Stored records
╭──

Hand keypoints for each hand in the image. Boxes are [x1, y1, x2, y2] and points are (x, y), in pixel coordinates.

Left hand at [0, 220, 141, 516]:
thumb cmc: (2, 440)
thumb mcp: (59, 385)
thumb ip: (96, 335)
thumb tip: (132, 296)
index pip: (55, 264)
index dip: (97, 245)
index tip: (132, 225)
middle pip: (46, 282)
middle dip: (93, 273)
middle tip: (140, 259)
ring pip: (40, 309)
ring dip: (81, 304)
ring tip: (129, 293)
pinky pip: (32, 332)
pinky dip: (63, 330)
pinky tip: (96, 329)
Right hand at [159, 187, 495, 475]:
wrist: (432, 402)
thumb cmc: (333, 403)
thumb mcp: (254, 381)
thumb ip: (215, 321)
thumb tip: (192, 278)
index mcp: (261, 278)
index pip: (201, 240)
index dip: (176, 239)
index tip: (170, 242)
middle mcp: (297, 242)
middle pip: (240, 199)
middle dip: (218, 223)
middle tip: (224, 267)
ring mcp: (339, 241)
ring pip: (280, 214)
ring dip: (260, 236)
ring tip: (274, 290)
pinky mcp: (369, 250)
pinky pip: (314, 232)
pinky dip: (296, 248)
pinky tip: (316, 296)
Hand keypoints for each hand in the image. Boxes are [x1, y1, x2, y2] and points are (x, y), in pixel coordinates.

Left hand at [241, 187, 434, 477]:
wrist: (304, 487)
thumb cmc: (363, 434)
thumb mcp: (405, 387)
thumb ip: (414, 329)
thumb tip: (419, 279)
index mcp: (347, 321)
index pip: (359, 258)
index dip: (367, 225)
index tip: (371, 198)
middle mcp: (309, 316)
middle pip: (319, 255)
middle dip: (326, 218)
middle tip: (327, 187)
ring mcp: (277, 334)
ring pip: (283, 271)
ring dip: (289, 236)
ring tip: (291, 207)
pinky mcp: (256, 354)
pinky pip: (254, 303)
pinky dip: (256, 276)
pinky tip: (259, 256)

╰──

### WHAT THE TASK ASKS
What is needed is the number of lines above that include the string "pinky", and nothing else.

### FINISHED EXERCISE
11